Rogerio Studart is a Distinguished Fellow at the GFCC. This blog post is excerpted from a talk given to the Brazil Initiative at the George Washington University Elliott School of International Affairs on April 5, 2017.


Over the past thirty years, Brazil has achieved consistent economic growth and social progress. But compared to other similar countries — in size, capacity and resources — a deeper truth emerges. Brazil is behind where it needs to be in order to remain both competitive and productive in the coming years, and one of the key reasons is the lack of investment in infrastructure that allows for inclusive economic growth.


When the World Economic Forum published its rankings on infrastructure quality in 2014, Brazil ranked 120 out of 144 countries surveyed, with particularly poor results for roads and air transport quality. In other types of infrastructure, Brazil ranked in the bottom third of countries surveyed. Only in the area of electricity and telecommunication does Brazil have a better ranking than some competitors, areas in which it has invested comparably more in recent years and more efficiently through greater participation of the private sector.


Infrastructure is the key to growth for a place like Brazil. The engine behind the economic growth they have experienced recently is their robust agriculture industry — an industry that depends on getting the goods from farm to market. In a country in which 85% of its inhabitants live in cities, if the goods cannot move, they cannot produce a profit. This becomes particularly pertinent when we look at the country’s ability to harness the benefits of global competition and engage more fully in a global economy.


Brazil’s main point of entry to the global market are its ports, but unfortunately, getting to the ports in the first place is challenge. Brazil’s freight and transportation systems are still highly geared towards automobiles and trucks. Only 14% of the country’s roads are paved at all, and multi-lane roads are still relatively rare in Brazil, although there has been some progress made in expanding them in the last decade. Those existing roads are in a poor state and unfit to address the current demand, which is a main source of traffic jams in urban areas and an inefficient freight transportation system.


PORT OF IMBETIBA — MACAE — RIO DE JANEIRO
PORT OF IMBETIBA — MACAE — RIO DE JANEIRO

This kind of bottleneck prevents Brazilians at the lower end of the economic spectrum from full participation in global economic competitiveness, which in turn limits the country’s ability to achieve higher living standards for its population. This is what we mean by inclusive economic growth — development and achievement that is accessible to all.

=== Extracted records ===
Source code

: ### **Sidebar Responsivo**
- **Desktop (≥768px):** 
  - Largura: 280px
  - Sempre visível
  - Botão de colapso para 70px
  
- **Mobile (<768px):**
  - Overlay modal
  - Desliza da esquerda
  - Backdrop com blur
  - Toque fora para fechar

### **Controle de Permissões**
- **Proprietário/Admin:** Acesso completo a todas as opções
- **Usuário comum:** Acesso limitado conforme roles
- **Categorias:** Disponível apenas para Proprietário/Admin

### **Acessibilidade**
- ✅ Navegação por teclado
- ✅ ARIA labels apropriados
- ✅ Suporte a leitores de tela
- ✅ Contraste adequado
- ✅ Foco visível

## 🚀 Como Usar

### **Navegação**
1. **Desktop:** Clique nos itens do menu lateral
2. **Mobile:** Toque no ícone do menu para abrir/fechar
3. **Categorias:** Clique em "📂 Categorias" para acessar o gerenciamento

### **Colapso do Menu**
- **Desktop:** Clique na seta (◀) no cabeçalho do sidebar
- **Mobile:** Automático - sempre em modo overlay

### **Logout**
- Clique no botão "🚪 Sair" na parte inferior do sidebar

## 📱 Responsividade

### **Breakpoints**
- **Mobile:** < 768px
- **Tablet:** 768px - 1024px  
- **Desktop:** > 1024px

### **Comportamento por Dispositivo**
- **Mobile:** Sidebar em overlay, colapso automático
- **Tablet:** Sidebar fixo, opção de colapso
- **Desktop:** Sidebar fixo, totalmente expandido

=== Work order ===
Transcribe the passage on Brazil's infrastructure from "Rogerio Studart is" up to and including "inclusive economic growth.".

=== Problem solution ===
Rogerio Studart is a Distinguished Fellow at the GFCC. This blog post is excerpted from a talk given to the Brazil Initiative at the George Washington University Elliott School of International Affairs on April 5, 2017.


Over the past thirty years, Brazil has achieved consistent economic growth and social progress. But compared to other similar countries — in size, capacity and resources — a deeper truth emerges. Brazil is behind where it needs to be in order to remain both competitive and productive in the coming years, and one of the key reasons is the lack of investment in infrastructure that allows for inclusive economic growth.